====== Übungstext

Die letzte "Hexe" in Schweinfurt anno 1723
Unter Zugrundelegung eines Aufsatzes Oberstudienrat Richard Rösel
Das war die cause célèbre (große Rechtsstreitigkeit) in Schweinfurt anno 1723: "Wird sie verbrannt oder nicht, die zu jener Zeit 21jährige Maria Susanne L. ? Den Nmen könnte man eigentlich nennen, da sie ja vollstänig regabilitiert wurde und erst ca. 60 Jahre später, laut Kirchenbuch am 28. Oktober 1782, als Witwe des Konditors und Spezereihändlers Johann Kaspar Fischer im gottgesegneten Alter von fast 81 Jahren verstarb. Aber nach guten alten Brauch bringen wir, da das Adressbuch noch Träger dieses Namens ausweist, den Anfangsbuchstaben, oder benennen sie mit Thomasius die Lampin. Sie wurde also nicht verbrannt, und das hat sie eben diesem Christian Thomasius, der großen Geistesleuchte an der Universität Halle, der ja viele "Zöpfe" abschnitt in deutschen Landen, einer der größten Kulturförderer des 18. Jahrhunderts war, und der vor allem beim Hexenwahn und den Hexenprozessen ein Ende machte, da wo man seine Stimme vernehmen wollte.
Da der Chronist Beck von diesem Fall so wenig berichtet wie der Chronist Stein, wird dies hier ausführlicher erläutert. Die Lampin wurde beschuldigt, sie hätte sich mit dem Teufel eingelassen und hätte auch noch eine andere "Weibsperson" (Thomasius nannte sie "Fleischerin") verführen wollen, die dann 14 Tage des Teufels sein sollte. Davor sollte sie einen flanellenen Rock bekommen. Auch habe man des öfteren einen Drachen durch den Schornstein des Lampischen Hauses - der Vater Lamp war Nadlermeister - ein- und ausfahren sehen, "und es sei bekannt, dass der Satan sich in eine Schlange oder einen Drachen verstelle, wenn er bei seinen Zauberern Einkehr halte". Das behauptete zumindest der damilige Ratskonsulent der Stadt, Herr Dr. Johann Michael T.

============
====== Bereitgestellte Daten

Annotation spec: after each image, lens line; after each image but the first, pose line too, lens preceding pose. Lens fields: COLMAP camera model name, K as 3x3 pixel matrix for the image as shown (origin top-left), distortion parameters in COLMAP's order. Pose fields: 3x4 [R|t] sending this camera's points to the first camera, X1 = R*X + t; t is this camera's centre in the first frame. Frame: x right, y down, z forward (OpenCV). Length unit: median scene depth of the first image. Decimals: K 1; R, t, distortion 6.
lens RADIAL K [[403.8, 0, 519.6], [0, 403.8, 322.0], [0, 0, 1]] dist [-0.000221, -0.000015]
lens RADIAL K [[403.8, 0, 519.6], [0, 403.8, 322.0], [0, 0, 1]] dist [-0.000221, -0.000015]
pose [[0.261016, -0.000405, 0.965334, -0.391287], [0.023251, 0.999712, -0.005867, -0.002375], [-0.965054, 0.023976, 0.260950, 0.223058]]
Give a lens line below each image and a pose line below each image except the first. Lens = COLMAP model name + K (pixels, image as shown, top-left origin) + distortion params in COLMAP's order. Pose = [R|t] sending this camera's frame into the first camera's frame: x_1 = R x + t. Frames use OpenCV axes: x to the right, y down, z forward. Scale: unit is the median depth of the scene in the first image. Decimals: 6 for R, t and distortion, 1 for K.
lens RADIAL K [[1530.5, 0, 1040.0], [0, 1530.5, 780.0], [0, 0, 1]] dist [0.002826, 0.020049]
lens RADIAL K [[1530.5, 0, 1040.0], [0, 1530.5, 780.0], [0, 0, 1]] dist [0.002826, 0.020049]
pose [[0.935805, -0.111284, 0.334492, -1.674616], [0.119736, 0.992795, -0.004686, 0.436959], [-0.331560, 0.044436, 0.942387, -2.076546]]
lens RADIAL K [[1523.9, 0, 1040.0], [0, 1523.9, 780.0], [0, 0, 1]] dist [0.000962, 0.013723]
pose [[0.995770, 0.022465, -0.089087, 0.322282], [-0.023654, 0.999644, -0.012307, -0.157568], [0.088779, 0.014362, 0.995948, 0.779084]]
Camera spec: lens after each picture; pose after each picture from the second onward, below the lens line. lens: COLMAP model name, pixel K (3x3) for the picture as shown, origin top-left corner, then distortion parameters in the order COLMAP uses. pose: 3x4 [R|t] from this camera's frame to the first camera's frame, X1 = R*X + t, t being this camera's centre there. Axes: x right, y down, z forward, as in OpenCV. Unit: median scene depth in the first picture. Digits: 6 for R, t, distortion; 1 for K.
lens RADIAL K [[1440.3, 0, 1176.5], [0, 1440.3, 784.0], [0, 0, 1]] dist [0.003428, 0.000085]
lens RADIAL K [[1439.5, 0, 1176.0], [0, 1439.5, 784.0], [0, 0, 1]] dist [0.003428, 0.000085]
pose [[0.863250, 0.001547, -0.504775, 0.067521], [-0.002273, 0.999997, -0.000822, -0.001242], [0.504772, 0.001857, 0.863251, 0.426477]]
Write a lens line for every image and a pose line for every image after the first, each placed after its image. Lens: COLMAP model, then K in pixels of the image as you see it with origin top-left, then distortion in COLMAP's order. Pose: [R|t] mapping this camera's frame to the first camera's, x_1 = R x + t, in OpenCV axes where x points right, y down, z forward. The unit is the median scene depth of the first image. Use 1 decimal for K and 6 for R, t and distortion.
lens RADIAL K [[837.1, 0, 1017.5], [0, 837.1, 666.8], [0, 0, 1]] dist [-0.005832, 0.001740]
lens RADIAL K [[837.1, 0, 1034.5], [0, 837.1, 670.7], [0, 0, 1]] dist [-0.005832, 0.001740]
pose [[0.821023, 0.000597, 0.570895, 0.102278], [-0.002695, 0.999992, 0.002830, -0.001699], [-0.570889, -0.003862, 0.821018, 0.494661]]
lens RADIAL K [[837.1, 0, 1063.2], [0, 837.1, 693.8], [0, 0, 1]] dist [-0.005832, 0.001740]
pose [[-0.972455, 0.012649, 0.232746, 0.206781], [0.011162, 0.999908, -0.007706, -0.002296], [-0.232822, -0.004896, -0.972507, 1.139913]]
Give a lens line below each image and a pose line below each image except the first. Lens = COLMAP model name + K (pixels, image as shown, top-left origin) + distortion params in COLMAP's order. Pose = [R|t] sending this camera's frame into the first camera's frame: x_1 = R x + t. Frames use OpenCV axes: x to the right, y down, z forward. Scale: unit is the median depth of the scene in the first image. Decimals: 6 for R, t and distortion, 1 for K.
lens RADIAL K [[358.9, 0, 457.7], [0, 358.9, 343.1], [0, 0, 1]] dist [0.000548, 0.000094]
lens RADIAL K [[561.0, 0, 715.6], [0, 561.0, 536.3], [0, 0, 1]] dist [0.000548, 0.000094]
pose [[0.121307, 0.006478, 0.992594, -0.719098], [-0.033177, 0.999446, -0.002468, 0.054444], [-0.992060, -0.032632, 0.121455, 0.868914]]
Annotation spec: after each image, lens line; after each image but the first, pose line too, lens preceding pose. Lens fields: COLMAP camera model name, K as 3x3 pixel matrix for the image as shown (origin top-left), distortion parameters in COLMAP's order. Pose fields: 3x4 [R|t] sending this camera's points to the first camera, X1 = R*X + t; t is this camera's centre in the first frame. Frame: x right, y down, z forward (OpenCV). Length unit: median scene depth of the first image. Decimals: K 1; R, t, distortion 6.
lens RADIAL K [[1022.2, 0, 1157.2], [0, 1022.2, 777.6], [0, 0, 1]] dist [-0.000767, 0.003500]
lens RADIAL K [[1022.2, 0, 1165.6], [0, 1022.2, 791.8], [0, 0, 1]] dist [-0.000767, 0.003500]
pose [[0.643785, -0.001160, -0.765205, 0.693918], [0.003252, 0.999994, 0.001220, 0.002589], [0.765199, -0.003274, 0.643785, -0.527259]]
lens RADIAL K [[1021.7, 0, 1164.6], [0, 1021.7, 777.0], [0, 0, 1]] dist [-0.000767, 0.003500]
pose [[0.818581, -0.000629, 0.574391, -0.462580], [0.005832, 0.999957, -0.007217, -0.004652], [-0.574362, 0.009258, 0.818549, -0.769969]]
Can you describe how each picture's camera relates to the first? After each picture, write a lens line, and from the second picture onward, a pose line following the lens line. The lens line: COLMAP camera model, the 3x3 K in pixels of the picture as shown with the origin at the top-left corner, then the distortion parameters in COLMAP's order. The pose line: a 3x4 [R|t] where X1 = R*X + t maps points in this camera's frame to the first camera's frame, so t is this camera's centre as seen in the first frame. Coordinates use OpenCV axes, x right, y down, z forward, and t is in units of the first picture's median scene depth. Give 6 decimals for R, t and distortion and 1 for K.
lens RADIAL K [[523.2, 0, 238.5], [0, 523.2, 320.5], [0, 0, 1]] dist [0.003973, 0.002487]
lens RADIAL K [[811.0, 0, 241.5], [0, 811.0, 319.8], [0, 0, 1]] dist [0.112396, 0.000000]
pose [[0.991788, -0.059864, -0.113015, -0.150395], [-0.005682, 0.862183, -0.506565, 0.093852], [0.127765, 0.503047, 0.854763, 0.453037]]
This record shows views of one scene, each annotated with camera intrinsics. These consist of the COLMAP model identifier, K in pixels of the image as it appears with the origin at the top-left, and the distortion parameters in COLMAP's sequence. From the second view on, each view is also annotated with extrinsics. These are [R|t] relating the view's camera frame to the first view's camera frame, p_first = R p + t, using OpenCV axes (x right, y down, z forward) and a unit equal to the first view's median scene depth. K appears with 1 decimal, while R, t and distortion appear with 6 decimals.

============

Aufgaben.
• 1. Welchen Beruf hatte der Vater Lamp laut dem Übungstext?
• 2. Schreiben Sie im Übungstext den Abschnitt von „Da der Chronist“ bis „Johann Michael T.“ genau ab.
Die Einträge stammen aus einer anderen Quelle.

Antworten.
• 1. Er war Nadlermeister.

• 2.
Da der Chronist Beck von diesem Fall so wenig berichtet wie der Chronist Stein, wird dies hier ausführlicher erläutert. Die Lampin wurde beschuldigt, sie hätte sich mit dem Teufel eingelassen und hätte auch noch eine andere "Weibsperson" (Thomasius nannte sie "Fleischerin") verführen wollen, die dann 14 Tage des Teufels sein sollte. Davor sollte sie einen flanellenen Rock bekommen. Auch habe man des öfteren einen Drachen durch den Schornstein des Lampischen Hauses - der Vater Lamp war Nadlermeister - ein- und ausfahren sehen, "und es sei bekannt, dass der Satan sich in eine Schlange oder einen Drachen verstelle, wenn er bei seinen Zauberern Einkehr halte". Das behauptete zumindest der damilige Ratskonsulent der Stadt, Herr Dr. Johann Michael T.